(Extracted text Opens)
[Haskell-cafe] Category theory as a design tool
Gregg Reynolds
dev at mobileink.com
Thu Jun 23 02:03:46 CEST 2011
On Wed, Jun 22, 2011 at 2:59 PM, Arnaud Bailly <arnaud.oqube at gmail.com>wrote:
> Hello Greg and Alexander,
> Thanks for your replies. Funnily, I happen to own the 3 books you
> mentionned :-) My interest in category theory is a long standing affair...
>
> Note that owning a book, having read (most of) it and knowing a theory (or
> at least its principles and main concepts) is really quite a different thing
> from being able to apply it. Although I am certainly able to understand the
> Yoneda lemma, I am certainly unable to
Well, you're way ahead of me. I don't even "get" adjunctions, to tell you
the truth. By which I mean that I have no intuition about them; it's not so
hard to understand the formal definition, but it's another thing altogether
to grasp the deep significance.
> recognize the opportunity of using that knowledge to derive some new
> knowledge about something else. And being able to define a topoi is very
> different from being able to construct one or infer one out of a given
> category. This is an actual limitation of myself of course.
>
Indeed. But I'll bet your next paycheck that eventually CT will replace set
theory as the basic mode of thinking about math, even at elementary levels.
It just awaits that brilliant writer who can connect the dots
appropriately.
(Extracted text Closes)
(Data excerpts Opens)
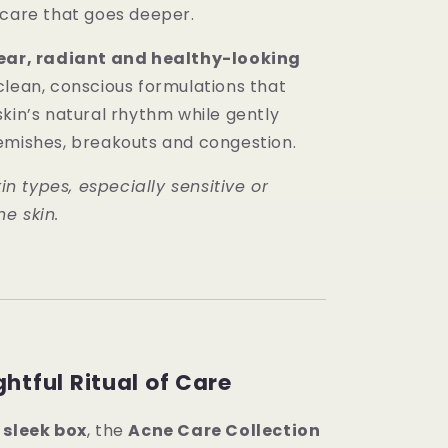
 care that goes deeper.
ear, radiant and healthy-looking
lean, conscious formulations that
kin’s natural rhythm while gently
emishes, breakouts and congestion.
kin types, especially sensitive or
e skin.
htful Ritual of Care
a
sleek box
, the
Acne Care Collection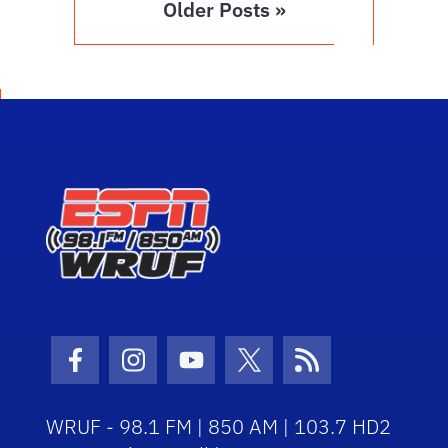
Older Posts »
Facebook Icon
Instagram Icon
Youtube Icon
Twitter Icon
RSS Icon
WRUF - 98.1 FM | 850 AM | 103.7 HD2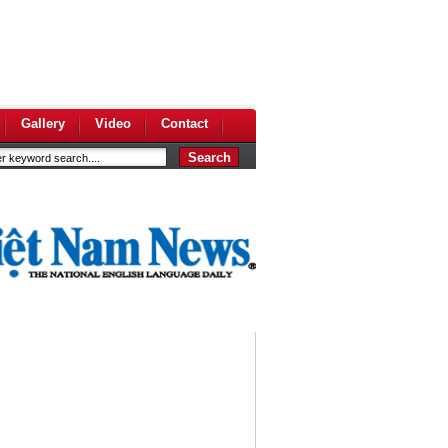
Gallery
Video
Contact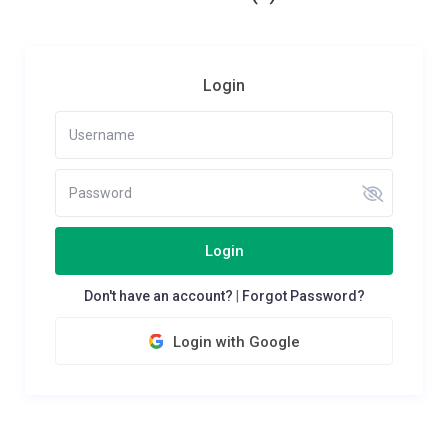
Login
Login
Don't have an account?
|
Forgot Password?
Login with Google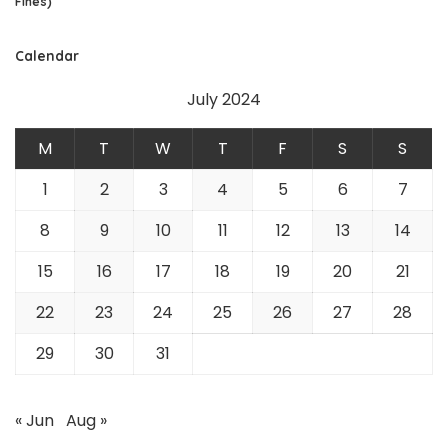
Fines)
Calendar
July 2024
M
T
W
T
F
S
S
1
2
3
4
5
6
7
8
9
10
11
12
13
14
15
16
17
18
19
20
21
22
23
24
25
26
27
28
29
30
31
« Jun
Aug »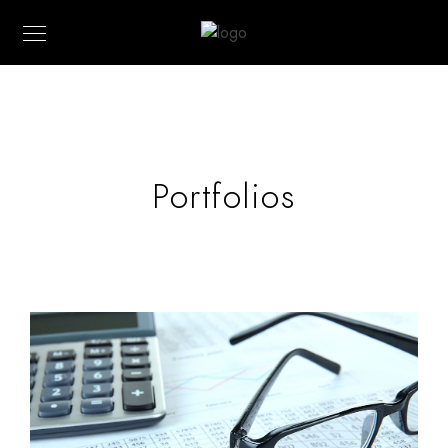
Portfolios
(Data excerpts Closes)
(Data excerpts Opens)
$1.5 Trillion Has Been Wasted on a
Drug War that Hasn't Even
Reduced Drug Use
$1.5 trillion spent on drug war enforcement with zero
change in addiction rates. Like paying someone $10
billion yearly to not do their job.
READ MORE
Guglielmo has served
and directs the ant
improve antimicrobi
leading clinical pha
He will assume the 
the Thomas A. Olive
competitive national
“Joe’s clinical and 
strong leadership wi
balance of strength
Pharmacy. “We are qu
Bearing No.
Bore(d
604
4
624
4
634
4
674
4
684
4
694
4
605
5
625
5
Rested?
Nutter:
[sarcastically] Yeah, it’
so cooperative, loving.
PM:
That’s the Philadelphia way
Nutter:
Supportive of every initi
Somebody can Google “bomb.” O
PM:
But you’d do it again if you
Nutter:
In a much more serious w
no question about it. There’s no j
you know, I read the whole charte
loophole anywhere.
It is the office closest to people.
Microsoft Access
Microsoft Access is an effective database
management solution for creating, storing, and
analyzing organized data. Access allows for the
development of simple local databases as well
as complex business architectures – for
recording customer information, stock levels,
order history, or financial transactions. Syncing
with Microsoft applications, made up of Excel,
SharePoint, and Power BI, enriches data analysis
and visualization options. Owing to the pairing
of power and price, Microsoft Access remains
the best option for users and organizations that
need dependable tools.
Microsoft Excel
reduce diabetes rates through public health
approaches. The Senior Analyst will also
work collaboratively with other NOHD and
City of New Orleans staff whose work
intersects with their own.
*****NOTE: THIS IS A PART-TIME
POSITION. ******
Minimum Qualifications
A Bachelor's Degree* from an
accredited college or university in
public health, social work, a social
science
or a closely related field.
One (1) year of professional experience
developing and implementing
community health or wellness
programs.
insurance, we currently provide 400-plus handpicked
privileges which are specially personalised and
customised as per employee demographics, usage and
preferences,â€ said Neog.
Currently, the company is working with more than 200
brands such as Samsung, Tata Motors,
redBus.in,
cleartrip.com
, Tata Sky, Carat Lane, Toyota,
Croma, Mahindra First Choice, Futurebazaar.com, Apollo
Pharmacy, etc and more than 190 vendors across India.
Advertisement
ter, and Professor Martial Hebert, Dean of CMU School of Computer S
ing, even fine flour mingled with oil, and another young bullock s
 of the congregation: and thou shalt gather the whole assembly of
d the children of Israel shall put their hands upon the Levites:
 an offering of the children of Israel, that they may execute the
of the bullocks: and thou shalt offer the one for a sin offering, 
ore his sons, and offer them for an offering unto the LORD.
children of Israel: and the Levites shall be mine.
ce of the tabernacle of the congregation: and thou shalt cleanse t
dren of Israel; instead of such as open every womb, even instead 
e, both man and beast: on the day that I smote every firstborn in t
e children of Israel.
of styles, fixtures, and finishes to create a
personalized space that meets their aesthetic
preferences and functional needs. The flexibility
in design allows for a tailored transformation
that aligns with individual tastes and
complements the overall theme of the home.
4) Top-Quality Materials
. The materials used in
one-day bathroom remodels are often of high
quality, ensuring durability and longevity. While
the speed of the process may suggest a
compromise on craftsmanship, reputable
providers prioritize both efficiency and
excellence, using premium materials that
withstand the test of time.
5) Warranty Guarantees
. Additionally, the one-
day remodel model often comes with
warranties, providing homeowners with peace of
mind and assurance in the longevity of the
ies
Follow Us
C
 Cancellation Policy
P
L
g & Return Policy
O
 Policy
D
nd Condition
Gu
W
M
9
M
(Data excerpts Closes)
(Data excerpts Opens)
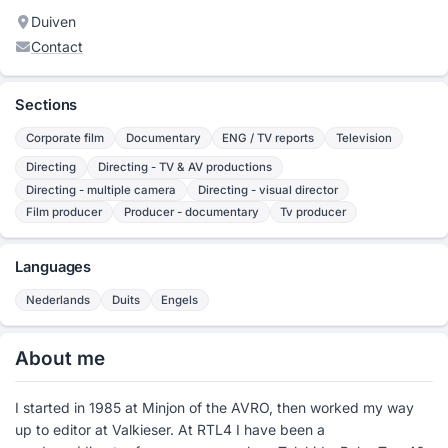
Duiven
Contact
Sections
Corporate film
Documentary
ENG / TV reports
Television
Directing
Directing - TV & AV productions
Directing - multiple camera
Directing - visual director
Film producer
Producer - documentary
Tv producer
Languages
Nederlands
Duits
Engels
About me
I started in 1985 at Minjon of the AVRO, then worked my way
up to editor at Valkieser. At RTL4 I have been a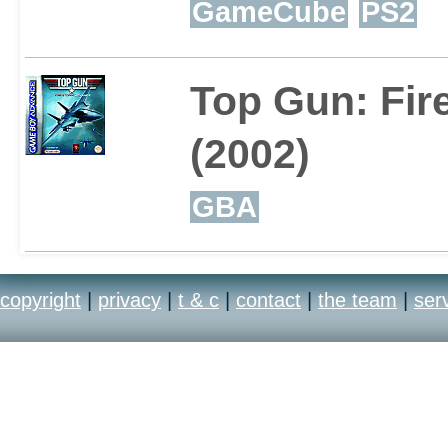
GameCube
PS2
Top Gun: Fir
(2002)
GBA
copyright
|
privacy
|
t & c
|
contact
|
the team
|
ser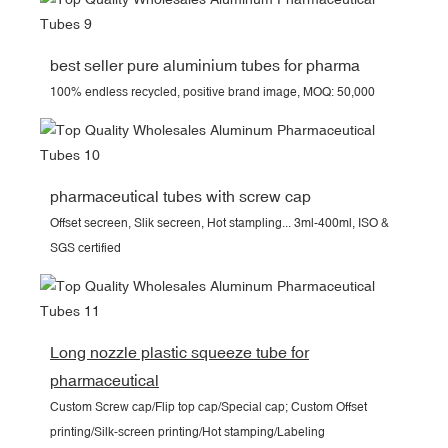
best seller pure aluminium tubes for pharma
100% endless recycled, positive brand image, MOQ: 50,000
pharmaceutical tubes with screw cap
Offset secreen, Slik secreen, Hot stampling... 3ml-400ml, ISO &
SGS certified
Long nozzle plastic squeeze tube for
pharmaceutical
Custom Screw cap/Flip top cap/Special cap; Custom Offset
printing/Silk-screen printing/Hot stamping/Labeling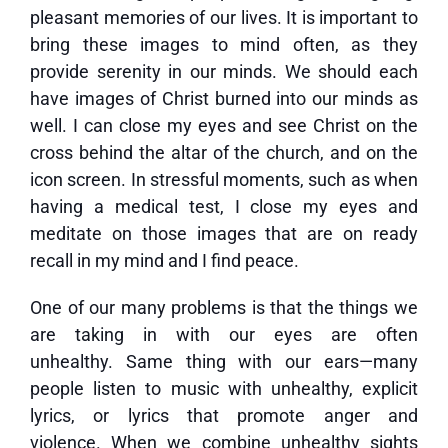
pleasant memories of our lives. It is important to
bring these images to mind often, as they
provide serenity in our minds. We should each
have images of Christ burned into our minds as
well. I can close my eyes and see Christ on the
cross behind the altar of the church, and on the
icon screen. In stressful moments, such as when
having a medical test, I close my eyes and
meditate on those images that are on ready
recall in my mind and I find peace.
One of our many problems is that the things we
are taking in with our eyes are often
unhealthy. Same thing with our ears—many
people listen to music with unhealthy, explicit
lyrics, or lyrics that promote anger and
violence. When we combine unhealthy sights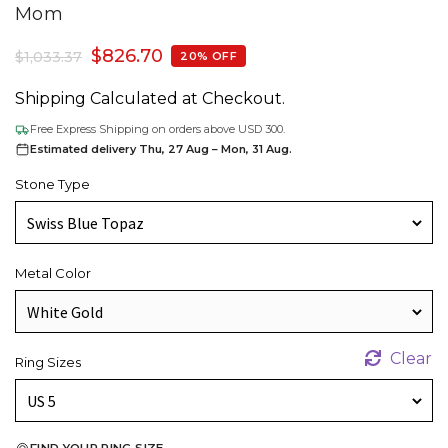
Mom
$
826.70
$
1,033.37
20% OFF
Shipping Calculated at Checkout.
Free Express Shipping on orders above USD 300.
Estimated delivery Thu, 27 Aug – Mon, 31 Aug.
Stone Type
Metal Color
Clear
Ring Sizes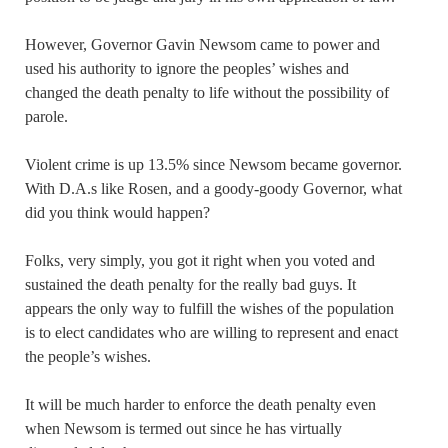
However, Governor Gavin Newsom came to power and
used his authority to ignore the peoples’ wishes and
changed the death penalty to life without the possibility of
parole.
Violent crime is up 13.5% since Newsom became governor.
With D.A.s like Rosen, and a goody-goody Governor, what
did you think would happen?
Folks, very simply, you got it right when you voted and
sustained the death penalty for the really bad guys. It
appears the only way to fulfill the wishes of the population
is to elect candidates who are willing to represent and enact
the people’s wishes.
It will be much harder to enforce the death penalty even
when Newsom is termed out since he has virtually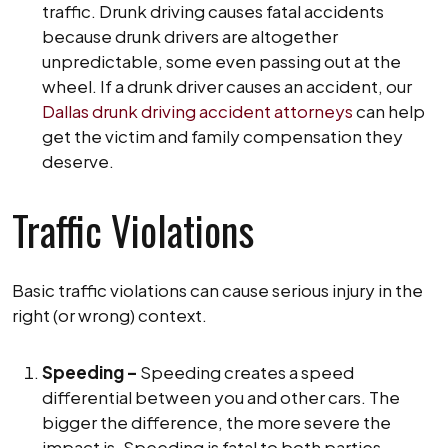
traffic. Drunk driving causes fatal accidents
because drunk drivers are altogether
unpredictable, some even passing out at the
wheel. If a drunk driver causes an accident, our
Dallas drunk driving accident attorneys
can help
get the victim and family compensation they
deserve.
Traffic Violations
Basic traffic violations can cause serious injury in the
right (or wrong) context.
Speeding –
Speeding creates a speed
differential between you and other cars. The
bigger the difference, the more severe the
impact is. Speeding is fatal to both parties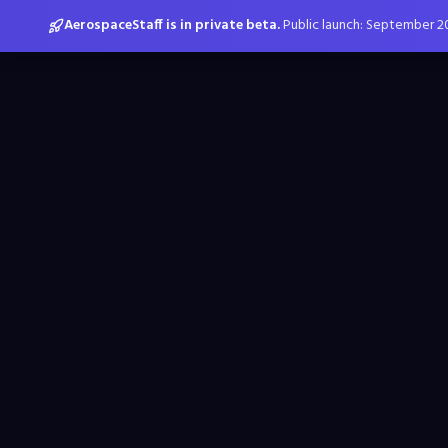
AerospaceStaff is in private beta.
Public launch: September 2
(Data excerpts Closes)
### [Work instruction 1]
In the category theory message, what does the replying writer bet will eventually replace set theory as the basic mode of thinking about math?
### [Work instruction 2]
Extract the passage of the category theory message from "[Haskell-cafe] Category theory" to "long standing affair...".
### [Work instruction 3]
Extend the category theory message past its final sentence, continuing the reply in the same voice.

### [Reply 1]
Category theory (CT).

### [Reply 2]
[Haskell-cafe] Category theory as a design tool
Gregg Reynolds
dev at mobileink.com
Thu Jun 23 02:03:46 CEST 2011
On Wed, Jun 22, 2011 at 2:59 PM, Arnaud Bailly <arnaud.oqube at gmail.com>wrote:
> Hello Greg and Alexander,
> Thanks for your replies. Funnily, I happen to own the 3 books you
> mentionned :-) My interest in category theory is a long standing affair...

### [Reply 3]
>
> Alexander's advice about using diagrams and simple notations is something I
> often try to do and something which most of the times end in writing a bunch
> of functions and data types in Haskell... What I am really looking for is a
> more systematic way of thinking about systems (or system fragments, or
> components) in a categorical way, perhaps starting with a bunch of arrows in
> some abstract category with objects as components and trying to infer new
> objects out of categorical consturctions which are made possible by the
> current diagrams (eg. what would be a pullback in such a category ? What
> would be its meaning ? Does the question itself have a meaning ?).
>
> Maybe this is really foggy and on the verge to fall into "abstract
> nonsense"...
>
> Long live abstract nonsense!
Completely off topic: a few months ago I had an idea about using category
theory to provide rigorous semantics for the web (esp. rdf stuff etc.) I'll
probably never find time to work out the details, but it's a fun exercise in
any case; if you want to mess around with applying CT to the real world
maybe you can coem up with improvements. See
http://blog.mobileink.com/2011/03/resource-token-exchange.html. It's a bit
of a mess, and some of it I would radically revise, but it might give you
some ideas, if you're interested in the semantic web thingee.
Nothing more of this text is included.